[Work instructions] Your copy should hold every record verbatim and none of the pictures.

(Provided data)

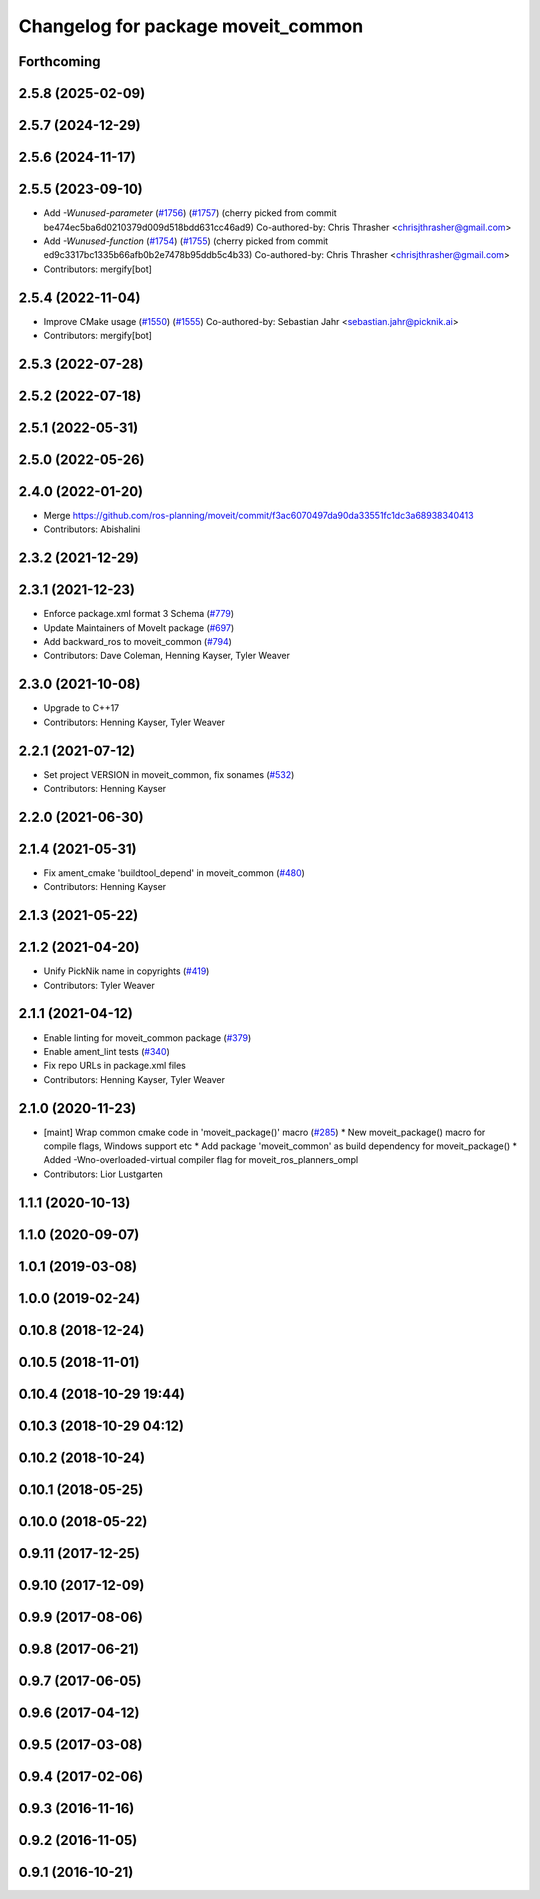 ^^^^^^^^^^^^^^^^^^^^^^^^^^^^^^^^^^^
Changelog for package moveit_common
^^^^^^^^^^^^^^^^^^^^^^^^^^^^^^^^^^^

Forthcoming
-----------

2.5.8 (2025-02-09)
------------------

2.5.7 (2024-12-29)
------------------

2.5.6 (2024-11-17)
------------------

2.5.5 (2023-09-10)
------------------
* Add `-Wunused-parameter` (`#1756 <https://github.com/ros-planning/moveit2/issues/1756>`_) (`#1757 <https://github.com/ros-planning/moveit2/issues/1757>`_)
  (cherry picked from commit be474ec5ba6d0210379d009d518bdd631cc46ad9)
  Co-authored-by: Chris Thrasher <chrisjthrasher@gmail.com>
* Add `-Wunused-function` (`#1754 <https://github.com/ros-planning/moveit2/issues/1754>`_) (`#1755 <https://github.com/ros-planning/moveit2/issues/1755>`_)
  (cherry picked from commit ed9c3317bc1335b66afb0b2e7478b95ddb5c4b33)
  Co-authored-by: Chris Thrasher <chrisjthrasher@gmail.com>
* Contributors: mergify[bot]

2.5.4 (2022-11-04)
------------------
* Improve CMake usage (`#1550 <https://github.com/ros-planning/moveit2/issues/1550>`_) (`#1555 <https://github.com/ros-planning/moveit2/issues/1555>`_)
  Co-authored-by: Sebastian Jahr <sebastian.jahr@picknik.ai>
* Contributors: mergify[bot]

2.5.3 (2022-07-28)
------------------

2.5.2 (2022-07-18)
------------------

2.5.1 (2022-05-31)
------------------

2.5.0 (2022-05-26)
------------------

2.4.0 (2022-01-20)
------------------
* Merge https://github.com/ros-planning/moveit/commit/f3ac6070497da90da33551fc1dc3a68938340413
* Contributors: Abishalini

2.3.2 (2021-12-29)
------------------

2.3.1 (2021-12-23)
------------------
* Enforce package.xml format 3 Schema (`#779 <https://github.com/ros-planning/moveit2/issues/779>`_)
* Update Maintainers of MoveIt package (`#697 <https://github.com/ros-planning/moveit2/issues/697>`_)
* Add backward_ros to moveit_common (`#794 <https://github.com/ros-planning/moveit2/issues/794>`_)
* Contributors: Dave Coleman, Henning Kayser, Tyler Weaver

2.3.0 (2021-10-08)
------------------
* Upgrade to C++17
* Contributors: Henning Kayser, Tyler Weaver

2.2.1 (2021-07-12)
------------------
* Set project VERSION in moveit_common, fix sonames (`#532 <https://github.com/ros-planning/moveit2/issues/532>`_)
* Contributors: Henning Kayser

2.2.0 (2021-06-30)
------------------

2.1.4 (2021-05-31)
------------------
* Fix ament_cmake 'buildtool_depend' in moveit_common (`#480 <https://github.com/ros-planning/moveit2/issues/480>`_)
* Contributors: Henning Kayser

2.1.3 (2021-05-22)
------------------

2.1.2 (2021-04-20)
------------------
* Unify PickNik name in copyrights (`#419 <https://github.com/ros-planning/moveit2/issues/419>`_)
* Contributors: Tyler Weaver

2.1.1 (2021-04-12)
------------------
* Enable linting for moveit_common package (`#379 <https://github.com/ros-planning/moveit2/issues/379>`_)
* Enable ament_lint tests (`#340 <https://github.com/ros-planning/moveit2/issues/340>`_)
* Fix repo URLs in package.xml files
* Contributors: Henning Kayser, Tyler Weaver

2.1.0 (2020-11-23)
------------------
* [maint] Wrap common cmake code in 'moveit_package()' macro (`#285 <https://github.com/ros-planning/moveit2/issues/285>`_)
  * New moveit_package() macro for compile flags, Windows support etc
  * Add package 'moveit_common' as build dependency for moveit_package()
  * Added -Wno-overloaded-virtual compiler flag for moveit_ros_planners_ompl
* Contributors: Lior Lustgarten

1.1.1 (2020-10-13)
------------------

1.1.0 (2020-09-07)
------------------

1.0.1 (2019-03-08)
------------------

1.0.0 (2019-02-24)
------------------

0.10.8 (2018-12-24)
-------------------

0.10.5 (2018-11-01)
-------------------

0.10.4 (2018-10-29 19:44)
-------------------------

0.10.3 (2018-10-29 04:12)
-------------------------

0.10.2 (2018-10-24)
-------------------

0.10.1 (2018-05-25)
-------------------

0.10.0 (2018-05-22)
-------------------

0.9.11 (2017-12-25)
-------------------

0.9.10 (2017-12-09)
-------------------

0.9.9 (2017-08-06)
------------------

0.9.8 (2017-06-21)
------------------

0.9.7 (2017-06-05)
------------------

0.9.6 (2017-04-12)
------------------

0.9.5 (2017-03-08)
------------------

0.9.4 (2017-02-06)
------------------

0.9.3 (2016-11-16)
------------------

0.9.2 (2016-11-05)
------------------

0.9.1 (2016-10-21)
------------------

(End Provided data)

[Solution for this problem]
 ^^^^^^^^^^^^^^^^^^^^^^^^^^^^^^^^^^^
Changelog for package moveit_common
^^^^^^^^^^^^^^^^^^^^^^^^^^^^^^^^^^^

Forthcoming
-----------

2.5.8 (2025-02-09)
------------------

2.5.7 (2024-12-29)
------------------

2.5.6 (2024-11-17)
------------------

2.5.5 (2023-09-10)
------------------
* Add `-Wunused-parameter` (`#1756 <https://github.com/ros-planning/moveit2/issues/1756>`_) (`#1757 <https://github.com/ros-planning/moveit2/issues/1757>`_)
  (cherry picked from commit be474ec5ba6d0210379d009d518bdd631cc46ad9)
  Co-authored-by: Chris Thrasher <chrisjthrasher@gmail.com>
* Add `-Wunused-function` (`#1754 <https://github.com/ros-planning/moveit2/issues/1754>`_) (`#1755 <https://github.com/ros-planning/moveit2/issues/1755>`_)
  (cherry picked from commit ed9c3317bc1335b66afb0b2e7478b95ddb5c4b33)
  Co-authored-by: Chris Thrasher <chrisjthrasher@gmail.com>
* Contributors: mergify[bot]

2.5.4 (2022-11-04)
------------------
* Improve CMake usage (`#1550 <https://github.com/ros-planning/moveit2/issues/1550>`_) (`#1555 <https://github.com/ros-planning/moveit2/issues/1555>`_)
  Co-authored-by: Sebastian Jahr <sebastian.jahr@picknik.ai>
* Contributors: mergify[bot]

2.5.3 (2022-07-28)
------------------

2.5.2 (2022-07-18)
------------------

2.5.1 (2022-05-31)
------------------

2.5.0 (2022-05-26)
------------------

2.4.0 (2022-01-20)
------------------
* Merge https://github.com/ros-planning/moveit/commit/f3ac6070497da90da33551fc1dc3a68938340413
* Contributors: Abishalini

2.3.2 (2021-12-29)
------------------

2.3.1 (2021-12-23)
------------------
* Enforce package.xml format 3 Schema (`#779 <https://github.com/ros-planning/moveit2/issues/779>`_)
* Update Maintainers of MoveIt package (`#697 <https://github.com/ros-planning/moveit2/issues/697>`_)
* Add backward_ros to moveit_common (`#794 <https://github.com/ros-planning/moveit2/issues/794>`_)
* Contributors: Dave Coleman, Henning Kayser, Tyler Weaver

2.3.0 (2021-10-08)
------------------
* Upgrade to C++17
* Contributors: Henning Kayser, Tyler Weaver

2.2.1 (2021-07-12)
------------------
* Set project VERSION in moveit_common, fix sonames (`#532 <https://github.com/ros-planning/moveit2/issues/532>`_)
* Contributors: Henning Kayser

2.2.0 (2021-06-30)
------------------

2.1.4 (2021-05-31)
------------------
* Fix ament_cmake 'buildtool_depend' in moveit_common (`#480 <https://github.com/ros-planning/moveit2/issues/480>`_)
* Contributors: Henning Kayser

2.1.3 (2021-05-22)
------------------

2.1.2 (2021-04-20)
------------------
* Unify PickNik name in copyrights (`#419 <https://github.com/ros-planning/moveit2/issues/419>`_)
* Contributors: Tyler Weaver

2.1.1 (2021-04-12)
------------------
* Enable linting for moveit_common package (`#379 <https://github.com/ros-planning/moveit2/issues/379>`_)
* Enable ament_lint tests (`#340 <https://github.com/ros-planning/moveit2/issues/340>`_)
* Fix repo URLs in package.xml files
* Contributors: Henning Kayser, Tyler Weaver

2.1.0 (2020-11-23)
------------------
* [maint] Wrap common cmake code in 'moveit_package()' macro (`#285 <https://github.com/ros-planning/moveit2/issues/285>`_)
  * New moveit_package() macro for compile flags, Windows support etc
  * Add package 'moveit_common' as build dependency for moveit_package()
  * Added -Wno-overloaded-virtual compiler flag for moveit_ros_planners_ompl
* Contributors: Lior Lustgarten

1.1.1 (2020-10-13)
------------------

1.1.0 (2020-09-07)
------------------

1.0.1 (2019-03-08)
------------------

1.0.0 (2019-02-24)
------------------

0.10.8 (2018-12-24)
-------------------

0.10.5 (2018-11-01)
-------------------

0.10.4 (2018-10-29 19:44)
-------------------------

0.10.3 (2018-10-29 04:12)
-------------------------

0.10.2 (2018-10-24)
-------------------

0.10.1 (2018-05-25)
-------------------

0.10.0 (2018-05-22)
-------------------

0.9.11 (2017-12-25)
-------------------

0.9.10 (2017-12-09)
-------------------

0.9.9 (2017-08-06)
------------------

0.9.8 (2017-06-21)
------------------

0.9.7 (2017-06-05)
------------------

0.9.6 (2017-04-12)
------------------

0.9.5 (2017-03-08)
------------------

0.9.4 (2017-02-06)
------------------

0.9.3 (2016-11-16)
------------------

0.9.2 (2016-11-05)
------------------

0.9.1 (2016-10-21)
------------------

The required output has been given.